Required action: Copy everything from the line containing "bijzondere projecten afgerond’’, vertelt" down to the line containing "NL002225703B22", both lines included. Leave the pictures out of your answer.

Raw data:

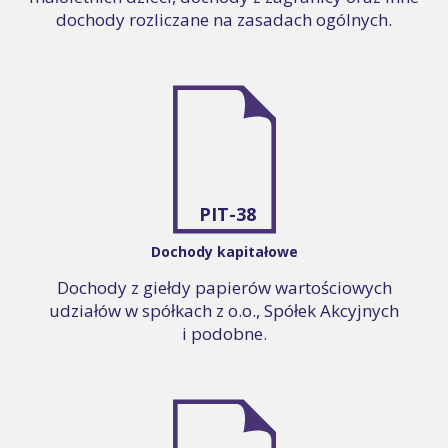
dochody rozliczane na zasadach ogólnych.
PIT-38
Dochody kapitałowe
Dochody z giełdy papierów wartościowych
udziałów w spółkach z o.o., Spółek Akcyjnych
i podobne.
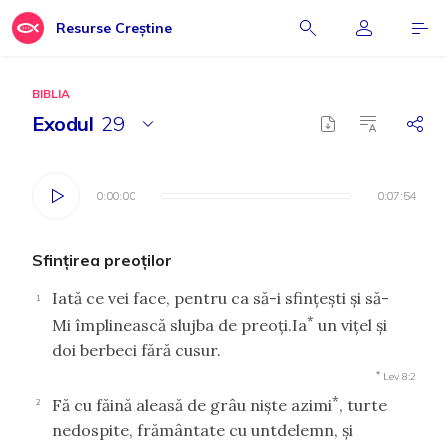
Resurse Creștine
BIBLIA
Exodul
29
0:00:00
0:00:00
0:07:54
0:07:54
Sfinţirea preoţilor
Iată ce vei face, pentru ca să-i sfinţeşti şi să-
1
*
Mi împlinească slujba de preoţi.Ia
un viţel şi
doi berbeci fără cusur.
*
Lev 8:2
*
Fă cu făină aleasă de grâu nişte azimi
, turte
2
nedospite, frământate cu untdelemn, şi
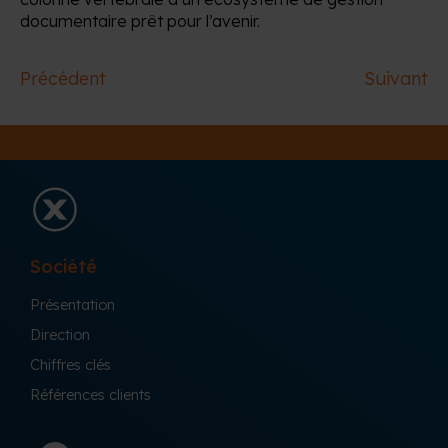
documentaire prêt pour l’avenir.
Précédent
Suivant
Société
Présentation
Direction
Chiffres clés
Références clients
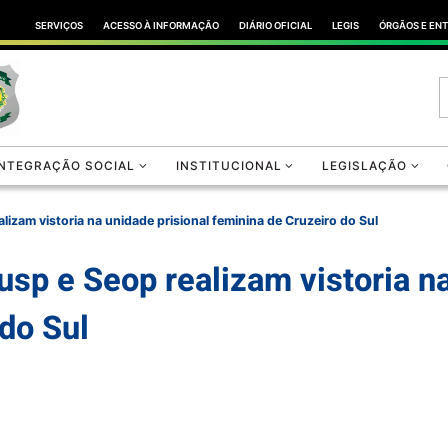
SERVIÇOS
ACESSO À INFORMAÇÃO
DIÁRIO OFICIAL
LEGIS
ÓRGÃOS E EN
INTEGRAÇÃO SOCIAL
INSTITUCIONAL
LEGISLAÇÃO
lizam vistoria na unidade prisional feminina de Cruzeiro do Sul
usp e Seop realizam vistoria na
do Sul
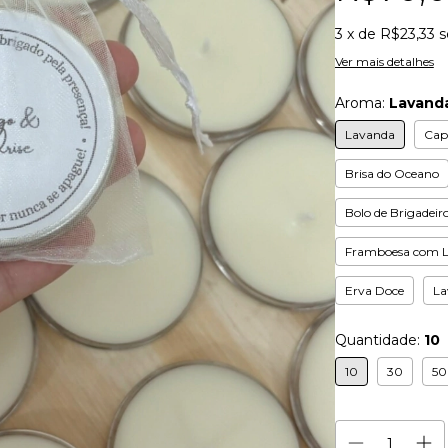
3
x de
R$23,33
s
Ver mais detalhes
Aroma:
Lavand
Lavanda
Cap
Brisa do Oceano
Bolo de Brigadeir
Framboesa com 
Erva Doce
La
Quantidade:
10
10
30
50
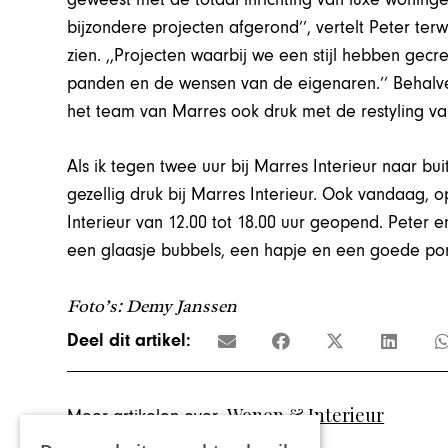
bijzondere projecten afgerond’’, vertelt Peter terw
zien. ,,Projecten waarbij we een stijl hebben gecr
panden en de wensen van de eigenaren.’’ Behalve
het team van Marres ook druk met de restyling va
Als ik tegen twee uur bij Marres Interieur naar b
gezellig druk bij Marres Interieur. Ook vandaag, 
Interieur van 12.00 tot 18.00 uur geopend. Peter
een glaasje bubbels, een hapje en een goede porti
Foto’s: Demy Janssen
Deel dit artikel:
Wonen & Interieur
Meer artikelen over:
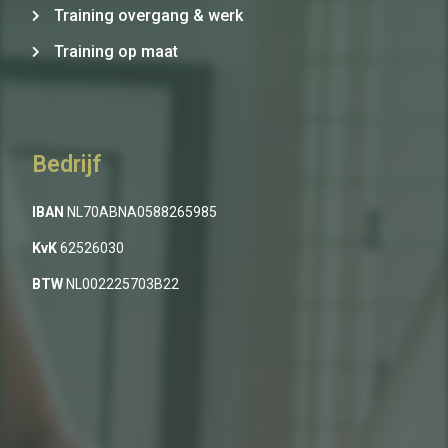
Training overgang & werk
Training op maat
Bedrijf
IBAN
NL70ABNA0588265985
KvK
62526030
BTW
NL002225703B22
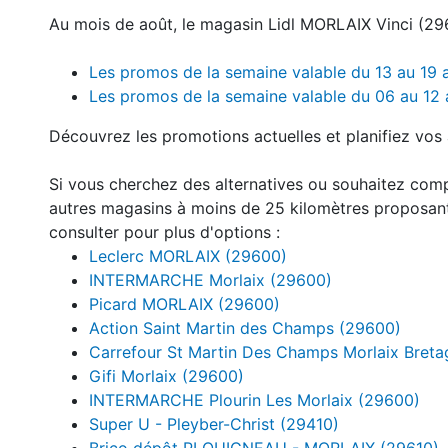
Au mois de août, le magasin Lidl MORLAIX Vinci (29
Les promos de la semaine valable du 13 au 19
Les promos de la semaine valable du 06 au 12
Découvrez les promotions actuelles et planifiez vos 
Si vous cherchez des alternatives ou souhaitez com
autres magasins à moins de 25 kilomètres proposan
consulter pour plus d'options :
Leclerc MORLAIX (29600)
INTERMARCHE Morlaix (29600)
Picard MORLAIX (29600)
Action Saint Martin des Champs (29600)
Carrefour St Martin Des Champs Morlaix Bret
Gifi Morlaix (29600)
INTERMARCHE Plourin Les Morlaix (29600)
Super U - Pleyber-Christ (29410)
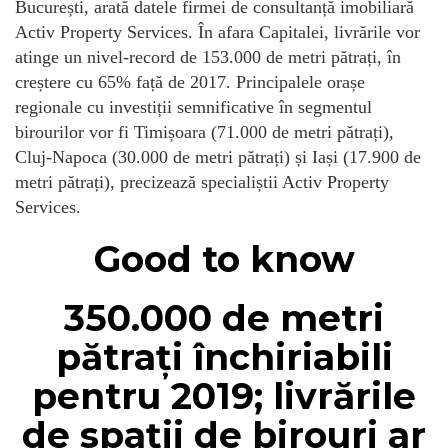
București, arată datele firmei de consultanță imobiliară
Activ Property Services. În afara Capitalei, livrările vor
atinge un nivel-record de 153.000 de metri pătrați, în
creștere cu 65% față de 2017. Principalele orașe
regionale cu investiții semnificative în segmentul
birourilor vor fi Timișoara (71.000 de metri pătrați),
Cluj-Napoca (30.000 de metri pătrați) și Iași (17.900 de
metri pătrați), precizează specialiștii Activ Property
Services.
Good to know
350.000 de metri
pătrați închiriabili
pentru 2019; livrările
de spații de birouri ar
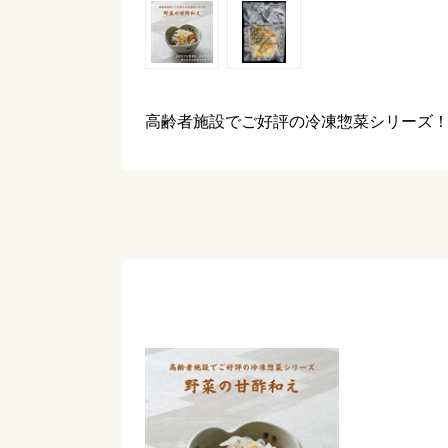
高齢者施設でご好評の冷凍惣菜シリーズ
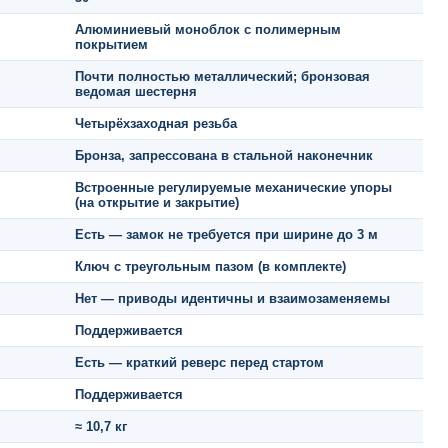
Алюминиевый моноблок с полимерным
покрытием
Почти полностью металлический; бронзовая
ведомая шестерня
Четырёхзаходная резьба
Бронза, запрессована в стальной наконечник
Встроенные регулируемые механические упоры
(на открытие и закрытие)
Есть — замок не требуется при ширине до 3 м
Ключ с треугольным пазом (в комплекте)
Нет — приводы идентичны и взаимозаменяемы
Поддерживается
Есть — краткий реверс перед стартом
Поддерживается
≈ 10,7 кг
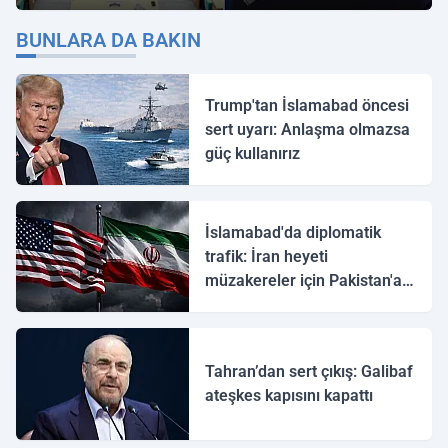
"İmamoğlu" Çıkışı!
BUNLARA DA BAKIN
Trump'tan İslamabad öncesi
sert uyarı: Anlaşma olmazsa
güç kullanırız
İslamabad'da diplomatik
trafik: İran heyeti
müzakereler için Pakistan'a
ulaştı
Tahran’dan sert çıkış: Galibaf
ateşkes kapısını kapattı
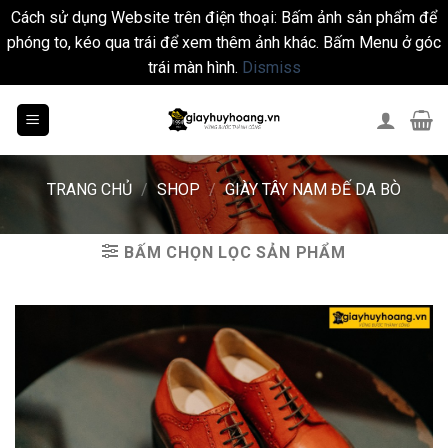
Cách sử dụng Website trên điện thoại: Bấm ảnh sản phẩm để
phóng to, kéo qua trái để xem thêm ảnh khác. Bấm Menu ở góc
trái màn hình.
Dismiss
Skip
to
content
TRANG CHỦ
/
SHOP
/
GIÀY TÂY NAM ĐẾ DA BÒ
BẤM CHỌN LỌC SẢN PHẨM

Answer to the exercise:
bijzondere projecten afgerond’’, vertelt Peter terw
zien. ,,Projecten waarbij we een stijl hebben gecr
panden en de wensen van de eigenaren.’’ Behalve
het team van Marres ook druk met de restyling va
Als ik tegen twee uur bij Marres Interieur naar b
gezellig druk bij Marres Interieur. Ook vandaag, 
Interieur van 12.00 tot 18.00 uur geopend. Peter
een glaasje bubbels, een hapje en een goede porti
Foto’s: Demy Janssen
Deel dit artikel:
Wonen & Interieur
Meer artikelen over:
Training overgang & werk
Training op maat
Bedrijf
IBAN
NL70ABNA0588265985
KvK
62526030
BTW
NL002225703B22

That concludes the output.